To jump start economic recovery, Cambodia needs an enabling environment that will allow the drivers of growth to accelerate. Key reforms could include:

  •  clear rules and regulations on living with COVID-19 under the “new normal”.
  •  regulatory and fiscal measures that support revival in the tourism sector, and
  •  prompt introduction of regulations to implement the new investment law.

As the economic recovery takes shape, Cambodia can then start rebuilding its fiscal space.

And continue to monitor asset quality and improve confidence in the banking system.

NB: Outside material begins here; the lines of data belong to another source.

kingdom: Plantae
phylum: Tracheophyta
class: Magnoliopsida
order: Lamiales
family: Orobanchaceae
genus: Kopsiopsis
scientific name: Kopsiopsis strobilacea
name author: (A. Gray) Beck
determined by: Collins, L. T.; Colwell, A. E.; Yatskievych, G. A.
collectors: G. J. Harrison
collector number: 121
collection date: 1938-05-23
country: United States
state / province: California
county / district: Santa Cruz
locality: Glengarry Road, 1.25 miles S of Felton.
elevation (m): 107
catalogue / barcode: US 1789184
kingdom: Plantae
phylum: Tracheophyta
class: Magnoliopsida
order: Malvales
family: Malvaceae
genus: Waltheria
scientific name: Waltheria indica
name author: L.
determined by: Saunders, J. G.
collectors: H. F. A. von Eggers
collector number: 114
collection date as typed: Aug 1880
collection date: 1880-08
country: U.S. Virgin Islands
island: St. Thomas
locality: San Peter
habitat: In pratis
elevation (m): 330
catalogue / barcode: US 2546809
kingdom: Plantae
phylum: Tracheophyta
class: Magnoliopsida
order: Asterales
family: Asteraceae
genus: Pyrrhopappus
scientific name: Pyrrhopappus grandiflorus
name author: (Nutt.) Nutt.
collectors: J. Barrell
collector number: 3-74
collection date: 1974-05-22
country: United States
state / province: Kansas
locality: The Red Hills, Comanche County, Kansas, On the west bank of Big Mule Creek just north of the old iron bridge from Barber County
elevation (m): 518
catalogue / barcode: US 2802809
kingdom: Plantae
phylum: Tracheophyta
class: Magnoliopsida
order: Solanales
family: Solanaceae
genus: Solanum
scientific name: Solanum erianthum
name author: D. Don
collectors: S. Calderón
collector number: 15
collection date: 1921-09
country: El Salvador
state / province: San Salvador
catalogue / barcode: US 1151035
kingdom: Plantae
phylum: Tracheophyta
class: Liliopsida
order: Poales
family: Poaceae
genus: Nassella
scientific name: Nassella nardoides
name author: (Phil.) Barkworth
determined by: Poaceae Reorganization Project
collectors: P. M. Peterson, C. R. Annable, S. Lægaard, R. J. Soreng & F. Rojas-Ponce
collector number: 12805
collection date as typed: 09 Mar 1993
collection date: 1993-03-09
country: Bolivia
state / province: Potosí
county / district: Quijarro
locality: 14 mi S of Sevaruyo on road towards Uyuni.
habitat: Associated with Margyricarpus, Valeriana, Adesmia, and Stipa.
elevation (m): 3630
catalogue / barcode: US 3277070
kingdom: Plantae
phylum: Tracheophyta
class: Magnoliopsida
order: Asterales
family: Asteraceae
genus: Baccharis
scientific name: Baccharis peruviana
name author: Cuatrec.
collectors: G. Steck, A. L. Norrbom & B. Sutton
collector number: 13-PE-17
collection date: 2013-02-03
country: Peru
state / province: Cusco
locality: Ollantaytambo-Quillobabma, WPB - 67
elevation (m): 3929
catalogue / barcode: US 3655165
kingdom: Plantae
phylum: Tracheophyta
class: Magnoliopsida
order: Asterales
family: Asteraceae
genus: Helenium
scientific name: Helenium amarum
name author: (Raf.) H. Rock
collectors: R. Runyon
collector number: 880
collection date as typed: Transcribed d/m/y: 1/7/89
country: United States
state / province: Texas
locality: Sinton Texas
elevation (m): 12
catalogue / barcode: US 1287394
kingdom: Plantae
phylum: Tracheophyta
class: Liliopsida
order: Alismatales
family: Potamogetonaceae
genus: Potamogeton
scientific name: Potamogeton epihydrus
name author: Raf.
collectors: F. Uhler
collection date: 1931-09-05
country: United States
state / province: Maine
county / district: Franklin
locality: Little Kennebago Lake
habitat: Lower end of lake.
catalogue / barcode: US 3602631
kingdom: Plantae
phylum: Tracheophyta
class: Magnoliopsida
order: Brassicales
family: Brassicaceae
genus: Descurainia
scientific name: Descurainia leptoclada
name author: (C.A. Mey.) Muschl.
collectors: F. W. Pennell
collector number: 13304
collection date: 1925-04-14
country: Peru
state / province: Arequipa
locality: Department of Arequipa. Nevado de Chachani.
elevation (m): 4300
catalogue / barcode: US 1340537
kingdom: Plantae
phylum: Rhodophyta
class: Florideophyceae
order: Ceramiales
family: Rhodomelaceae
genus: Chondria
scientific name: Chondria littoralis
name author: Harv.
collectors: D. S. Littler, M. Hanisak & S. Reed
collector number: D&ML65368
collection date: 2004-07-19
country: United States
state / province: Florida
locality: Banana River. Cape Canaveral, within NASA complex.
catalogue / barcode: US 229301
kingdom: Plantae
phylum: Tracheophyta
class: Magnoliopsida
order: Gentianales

At last it’s time to go back to school Or School closures caused a large loss of learning in the country

Key highlights for Special Focus

  •         Cambodia’s success in rolling out its vaccination program has allowed the country to reopen its schools after being closed for a long time during the COVID-19 pandemic.
  •         The country experienced a massive loss of learning, compounding an already grim learning crisis, because schools were closed for such a long time during the pandemic.
  •          Despite the wide variety of remote learning programs on offer, many students could not or did not use them. Students who missed out, or worse will drop out, will earn less in their lifetimes than they otherwise would have.
  •         Cambodia’s immediate need is twofold: safely and effectively reopen schools while simultaneously improving the remote learning system in case schools are forced to shut down again.
  •         MoEYS has introduced robust safety and hygiene protocols in schools. Administrators and teachers must ensure they are enforced. Any community spread in schools would most likely result in another closure.
  •         And, of course, teachers and administrators must return to the all-important task of educating students. They need to act quickly to prevent dropouts, assess student learning, and implement new techniques for learning recovery to get students back on track.
  •         Meanwhile, Cambodia needs to retain and strengthen its remote learning infrastructure, which are necessary for the new rotational system for the cohort not in class on any given day.
  •         In the future, when all students can return to school every day of the week, the remote learning channels can supplement in-person learning. And they can yet again become the primary means of teaching in case of another school closure.
  •         The first step in moving forward is determining where students stand, based by administering systematic learning tests. Learning assessments in the classroom will enable teachers to adjust their instruction and provide constructive feedback to students.
  •          It is important to further increase in-person class time at all grade levels to make up learning losses.
  •         Despite recent increases to support teacher salaries, budget allocations to public education remain relatively low, while performance is not adequately monitored.